Dark Places, der Thriller, basierend auf dem Roman von Gillian Flynn, stößt zum Angebot von Prime Video am 1. September 2026 hinzu. Von Gilles Paquet-Brenner geschrieben und inszeniert, setzt der 2015 erschienene Film Charlize Theron als Überlebende in Szene, die gezwungen ist, sich erneut mit dem Mord an ihrer Familie auseinanderzusetzen.
Im Jahr 1985 ist Libby Day acht Jahre alt, als ihre Mutter und zwei Schwestern auf einer Farm in Kansas ermordet werden. Tief erschüttert beschuldigt das Mädchen ihren Bruder Ben, der damals ein Teenager war. Ihre Aussage führt dazu, dass er zu lebenslanger Haft verurteilt wird.
Fast drei Jahrzehnte später trägt Libby noch immer die Folgen der Tragödie mit sich herum. Nachdem sie die Spenden, die das Publikum einst tief bewegt hatten, erschöpft hat, willigt sie ein, dem Kill Club zu begegnen — einer Gruppe von True-Crime-Enthusiasten, die fest von Ben Gesetzlich Unschuld überzeugt sind. Sein entschlossenstes Mitglied, Lyle Wirth, gespielt von Nicholas Hoult, schlägt ihr vor, die Ermittlungen gegen Entgelt wieder aufzunehmen.
Libby muss ihre Erinnerungen mit den Aussagen der Menschen aus ihrem Umfeld zur Zeit der Morde abgleichen. Je mehr Widersprüche ans Licht kommen, desto mehr beginnt sie in Frage zu stellen, was sie in jener Nacht gesehen hat – und welche Bedeutung ihr eigenes Zeugnis für die Verurteilung ihres Bruders hatte.
Die Erzählung wechselt zwischen Libbys Ermittlungen im Erwachsenenalter und den Tagen vor dem Massaker. Corey Stoll verkörpert Ben Day in der Gegenwart, während Tye Sheridan seine jugendliche Version darstellt. Christina Hendricks spielt Patty, ihre Mutter, die mit den finanziellen Problemen der Familienfarm zu kämpfen hat.
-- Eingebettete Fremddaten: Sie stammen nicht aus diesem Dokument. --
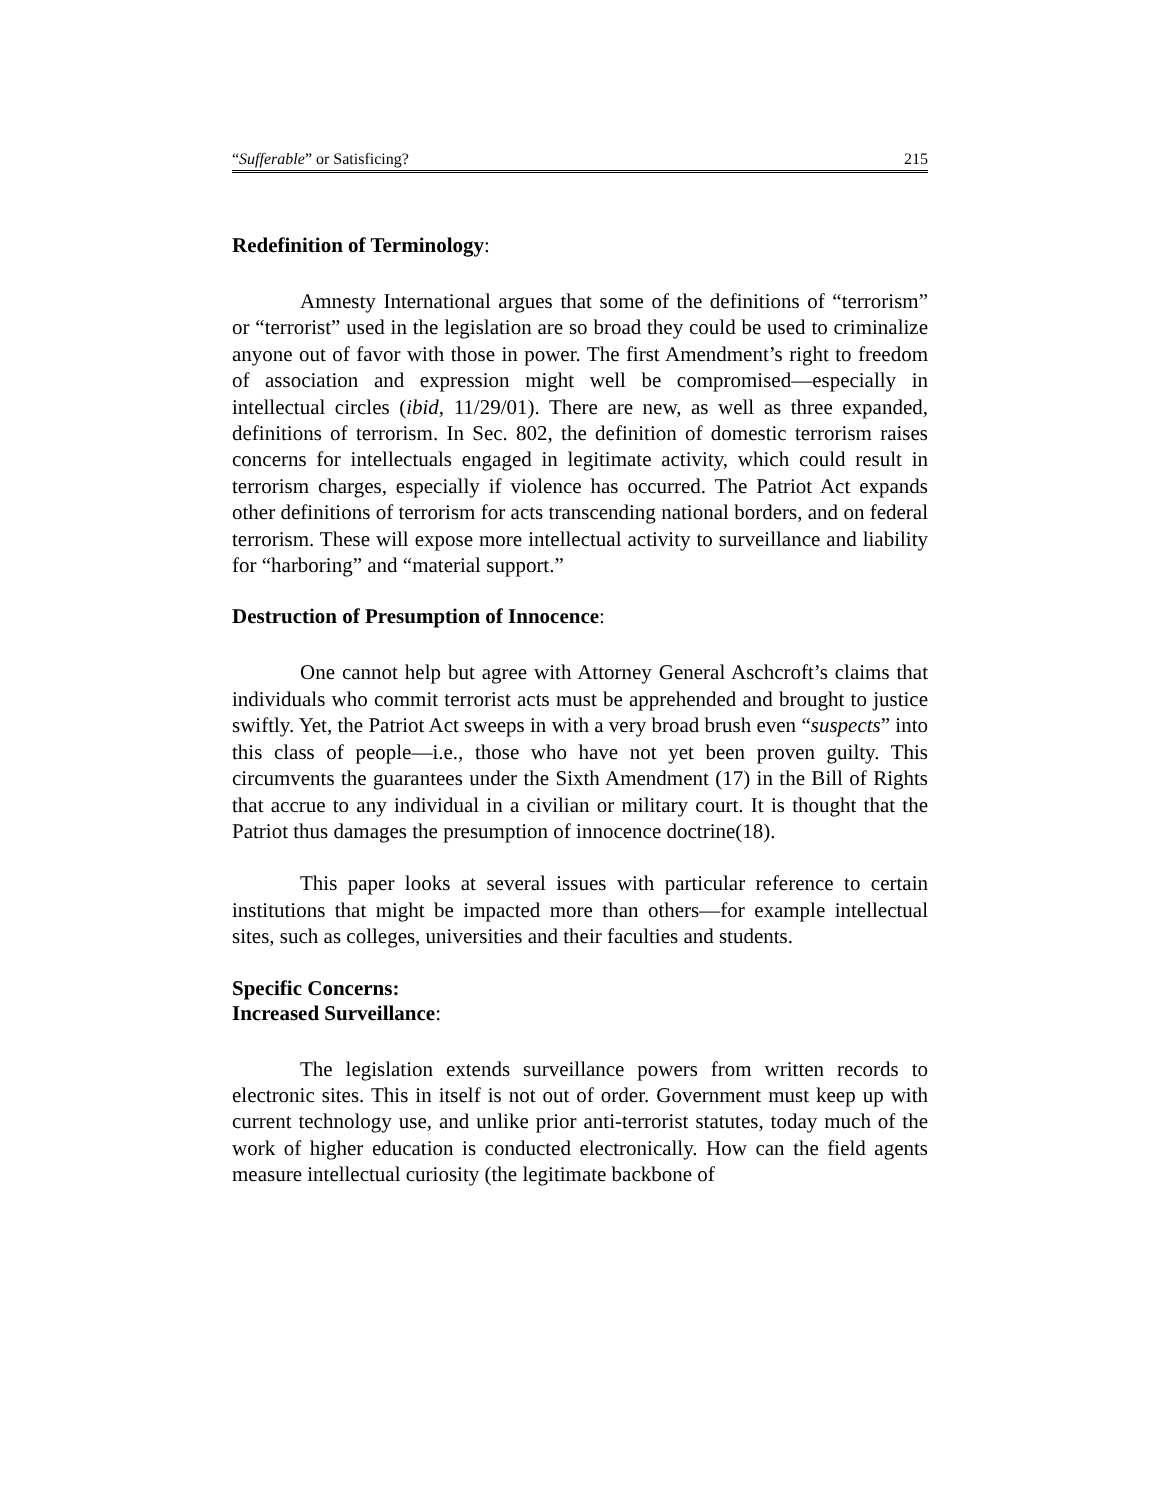“Sufferable” or Satisficing? 215
Redefinition of Terminology:
Amnesty International argues that some of the definitions of “terrorism” or “terrorist” used in the legislation are so broad they could be used to criminalize anyone out of favor with those in power. The first Amendment’s right to freedom of association and expression might well be compromised—especially in intellectual circles (ibid, 11/29/01). There are new, as well as three expanded, definitions of terrorism. In Sec. 802, the definition of domestic terrorism raises concerns for intellectuals engaged in legitimate activity, which could result in terrorism charges, especially if violence has occurred. The Patriot Act expands other definitions of terrorism for acts transcending national borders, and on federal terrorism. These will expose more intellectual activity to surveillance and liability for “harboring” and “material support.”
Destruction of Presumption of Innocence:
One cannot help but agree with Attorney General Aschcroft’s claims that individuals who commit terrorist acts must be apprehended and brought to justice swiftly. Yet, the Patriot Act sweeps in with a very broad brush even “suspects” into this class of people—i.e., those who have not yet been proven guilty. This circumvents the guarantees under the Sixth Amendment (17) in the Bill of Rights that accrue to any individual in a civilian or military court. It is thought that the Patriot thus damages the presumption of innocence doctrine(18).
This paper looks at several issues with particular reference to certain institutions that might be impacted more than others—for example intellectual sites, such as colleges, universities and their faculties and students.
Specific Concerns:
Increased Surveillance:
The legislation extends surveillance powers from written records to electronic sites. This in itself is not out of order. Government must keep up with current technology use, and unlike prior anti-terrorist statutes, today much of the work of higher education is conducted electronically. How can the field agents measure intellectual curiosity (the legitimate backbone of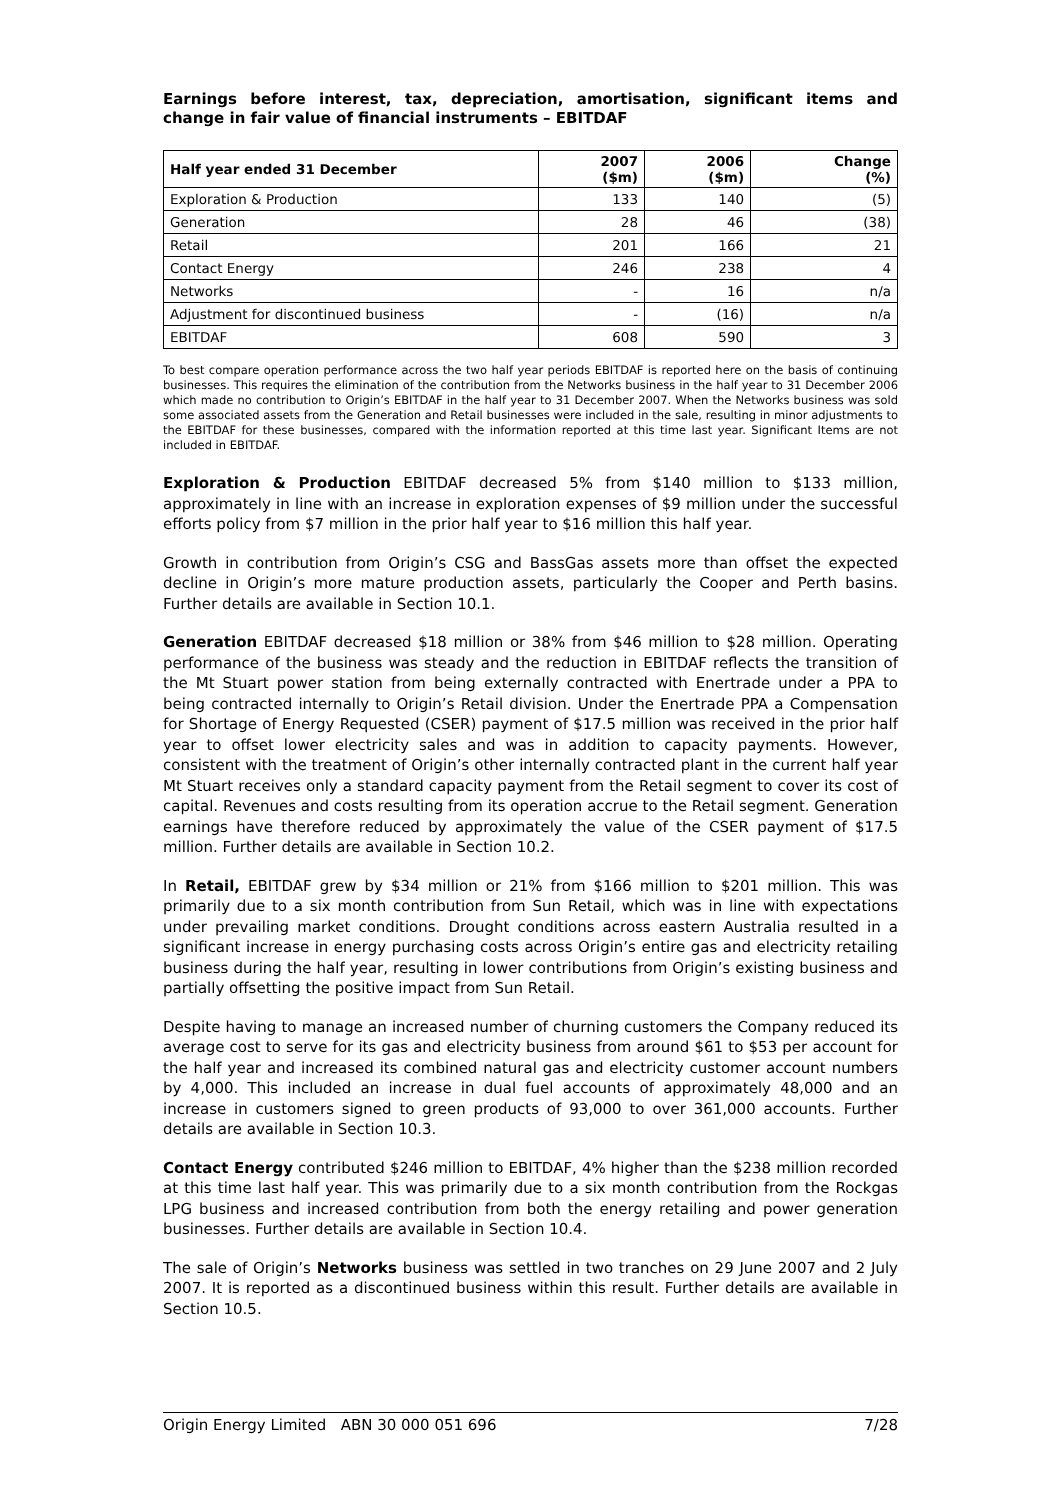Earnings before interest, tax, depreciation, amortisation, significant items and change in fair value of financial instruments – EBITDAF
| Half year ended 31 December | 2007 ($m) | 2006 ($m) | Change (%) |
| --- | --- | --- | --- |
| Exploration & Production | 133 | 140 | (5) |
| Generation | 28 | 46 | (38) |
| Retail | 201 | 166 | 21 |
| Contact Energy | 246 | 238 | 4 |
| Networks | - | 16 | n/a |
| Adjustment for discontinued business | - | (16) | n/a |
| EBITDAF | 608 | 590 | 3 |
To best compare operation performance across the two half year periods EBITDAF is reported here on the basis of continuing businesses. This requires the elimination of the contribution from the Networks business in the half year to 31 December 2006 which made no contribution to Origin’s EBITDAF in the half year to 31 December 2007. When the Networks business was sold some associated assets from the Generation and Retail businesses were included in the sale, resulting in minor adjustments to the EBITDAF for these businesses, compared with the information reported at this time last year. Significant Items are not included in EBITDAF.
Exploration & Production EBITDAF decreased 5% from $140 million to $133 million, approximately in line with an increase in exploration expenses of $9 million under the successful efforts policy from $7 million in the prior half year to $16 million this half year.
Growth in contribution from Origin’s CSG and BassGas assets more than offset the expected decline in Origin’s more mature production assets, particularly the Cooper and Perth basins. Further details are available in Section 10.1.
Generation EBITDAF decreased $18 million or 38% from $46 million to $28 million. Operating performance of the business was steady and the reduction in EBITDAF reflects the transition of the Mt Stuart power station from being externally contracted with Enertrade under a PPA to being contracted internally to Origin’s Retail division. Under the Enertrade PPA a Compensation for Shortage of Energy Requested (CSER) payment of $17.5 million was received in the prior half year to offset lower electricity sales and was in addition to capacity payments. However, consistent with the treatment of Origin’s other internally contracted plant in the current half year Mt Stuart receives only a standard capacity payment from the Retail segment to cover its cost of capital. Revenues and costs resulting from its operation accrue to the Retail segment. Generation earnings have therefore reduced by approximately the value of the CSER payment of $17.5 million. Further details are available in Section 10.2.
In Retail, EBITDAF grew by $34 million or 21% from $166 million to $201 million. This was primarily due to a six month contribution from Sun Retail, which was in line with expectations under prevailing market conditions. Drought conditions across eastern Australia resulted in a significant increase in energy purchasing costs across Origin’s entire gas and electricity retailing business during the half year, resulting in lower contributions from Origin’s existing business and partially offsetting the positive impact from Sun Retail.
Despite having to manage an increased number of churning customers the Company reduced its average cost to serve for its gas and electricity business from around $61 to $53 per account for the half year and increased its combined natural gas and electricity customer account numbers by 4,000. This included an increase in dual fuel accounts of approximately 48,000 and an increase in customers signed to green products of 93,000 to over 361,000 accounts. Further details are available in Section 10.3.
Contact Energy contributed $246 million to EBITDAF, 4% higher than the $238 million recorded at this time last half year. This was primarily due to a six month contribution from the Rockgas LPG business and increased contribution from both the energy retailing and power generation businesses. Further details are available in Section 10.4.
The sale of Origin’s Networks business was settled in two tranches on 29 June 2007 and 2 July 2007. It is reported as a discontinued business within this result. Further details are available in Section 10.5.
Origin Energy Limited ABN 30 000 051 696 7/28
Chloë Grace Moretz übernimmt 1985 die Rolle von Diondra, der Freundin von Ben. Zum Cast gehören außerdem Sterling Jerins, die Libby in jungen Jahren spielt, Drea de Matteo, Andrea Roth und Sean Bridgers.
Dark Places bringt den Roman Dunkle Orte von Gillian Flynn auf die Leinwand, der Autorin von Gone Girl. Im Gegensatz zur von David Fincher umgesetzten Adaption, für die Flynn selbst das Drehbuch schrieb, ist hier Gilles Paquet-Brenner für Adaption und Regie verantwortlich. Der Film behält die Struktur von Vergangenheit und Gegenwart aus dem Buch bei und lässt so schrittweise die Wahrnehmung des Verbrechens wachsen.